As the name suggests, Concentrated Solar Power generates electricity from the sun through the conversion of light to heat, which is then used to drive a steam turbine to generate electricity. There are several types of CSP systems, including parabolic troughs, dish Stirlings and solar power towers.
While it is true that the efficiency of CSP is very high, it is not as high as that of photovoltaic solar power. The efficiency of a CSP system is determined by several factors, including the components used to generate the electricity.
The IEA (International Energy Agency) Concentrating Solar Power Technology Collaboration Programme aims to accelerate CSP technology development and deployment. The project has two main goals: to accelerate research and development (R&D) and to create a technology roadmap to help accelerate market deployment.
Photovoltaic systems
Whether you are looking for a cost-effective way to generate electricity, or want to contribute to the development of green jobs, the use of photovoltaic systems for solar power generation is an option. However, you need to consider a few factors before deciding on a system.
The output power of a photovoltaic system can vary depending on the location, the type of system, the amount of shading, and the amount of energy lost during system operation. This information can be described in seasonal figures or monthly figures.
A photovoltaic system is a complex arrangement of components that includes the solar array, DC to AC power converters, energy storage devices, and other minor components. Some systems also include a charge controller.
A charge controller regulates the amount of DC output from the solar panels. A more advanced charge controller incorporates MPPT logic. Using a charge controller can help protect the battery in a PV system.
The installation cost of a PV system varies according to the type of system and its location. In addition to the cost of PV solar panels, you also need to consider the cost of the battery bank, which is used to store the excess energy produced by the system.
CSP systems
During the last five years, the global installed capacity of CSP increased by an average of 50% per year. By 2020, the world’s CSP installations will have 1.7 GW.

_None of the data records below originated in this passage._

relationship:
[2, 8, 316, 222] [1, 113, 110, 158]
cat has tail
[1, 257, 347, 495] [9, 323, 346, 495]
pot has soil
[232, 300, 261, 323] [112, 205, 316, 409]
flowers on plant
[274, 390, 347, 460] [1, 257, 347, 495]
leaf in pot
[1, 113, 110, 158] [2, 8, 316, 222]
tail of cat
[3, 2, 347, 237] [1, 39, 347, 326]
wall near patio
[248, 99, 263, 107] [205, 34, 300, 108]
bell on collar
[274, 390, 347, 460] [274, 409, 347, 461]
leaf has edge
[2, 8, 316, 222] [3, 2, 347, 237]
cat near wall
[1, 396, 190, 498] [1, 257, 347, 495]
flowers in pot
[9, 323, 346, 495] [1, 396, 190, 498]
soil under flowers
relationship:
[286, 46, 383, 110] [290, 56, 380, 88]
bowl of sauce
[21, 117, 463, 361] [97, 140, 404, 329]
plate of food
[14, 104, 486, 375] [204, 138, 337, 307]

Concentrated Solar Power (CSP) is a renewable energy technology that utilizes a combination of water, heat, and steam to generate electricity. There are three key technologies that are used in CSP plants: thermal transfer fluids, steam powered turbines, and light concentration. These technologies are used to store, transport, and convert solar thermal energy into steam and electricity.

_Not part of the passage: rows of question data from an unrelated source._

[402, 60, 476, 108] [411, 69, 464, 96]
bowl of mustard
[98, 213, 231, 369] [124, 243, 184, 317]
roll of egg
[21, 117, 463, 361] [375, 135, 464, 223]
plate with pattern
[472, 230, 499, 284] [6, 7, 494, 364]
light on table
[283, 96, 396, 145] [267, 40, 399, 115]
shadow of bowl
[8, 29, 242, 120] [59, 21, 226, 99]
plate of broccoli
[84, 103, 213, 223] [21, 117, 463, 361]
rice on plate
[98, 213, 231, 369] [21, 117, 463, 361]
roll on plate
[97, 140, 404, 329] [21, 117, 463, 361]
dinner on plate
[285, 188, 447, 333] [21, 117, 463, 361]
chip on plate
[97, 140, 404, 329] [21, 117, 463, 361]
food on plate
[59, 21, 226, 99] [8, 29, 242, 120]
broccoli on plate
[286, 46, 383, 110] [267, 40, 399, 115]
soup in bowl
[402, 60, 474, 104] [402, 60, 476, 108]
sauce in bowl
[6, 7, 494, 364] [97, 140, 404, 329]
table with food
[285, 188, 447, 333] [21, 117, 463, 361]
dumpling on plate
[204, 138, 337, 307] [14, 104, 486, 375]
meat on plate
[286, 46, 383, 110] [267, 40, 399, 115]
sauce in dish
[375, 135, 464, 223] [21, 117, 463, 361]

Generally, a CSP plant takes up a large amount of land, but can be located where power is needed. A typical CSP plant requires 5 to 10 acres per MW of capacity. These plants are used mainly in utility-scale projects.
The Ivanpah Solar Power Facility is the world’s largest CSP plant, and it is located in California’s Mojave Desert. The facility uses solar power tower technology to focus sunlight onto a central receiver.
In addition to its solar power generation capacity, the Ivanpah Solar Power Facility also uses water as a heat-absorbing material. The facility produces about 392 MW of electricity.
Brayton cycle
Using supercritical carbon dioxide instead of air as a working fluid is an emerging option for solar power generation. It allows solar energy storage in a low temperature environment and is less power-intensive than air. It also requires fewer components, and it increases overall electricity production by approximately 30%.
In addition to supercritical carbon dioxide, helium is another working fluid that has been considered for a high temperature nuclear reactor. Helium has excellent thermophysical properties, and it is thermal conductivity is approximately 5 to 6 times that of air. It also has higher specific heat capacity, which reduces mass flow to achieve a given output power.
In addition to working with helium, Brayton cycles have also been designed using air. The Brayton cycle is composed of two intercooling exchangers. One exchanger is used to reduce high pressure stage inlet temperature, and the second is used to pre-heat air entering the combustor.
In addition to the air-based Brayton cycle, helium-based Brayton cycles have also been evaluated for solar power generation. These cycles consist of three compression stages. The first stage expands the air feeding the cycle. The second stage turbine then expands the heated gas to be fed to the third stage turbine.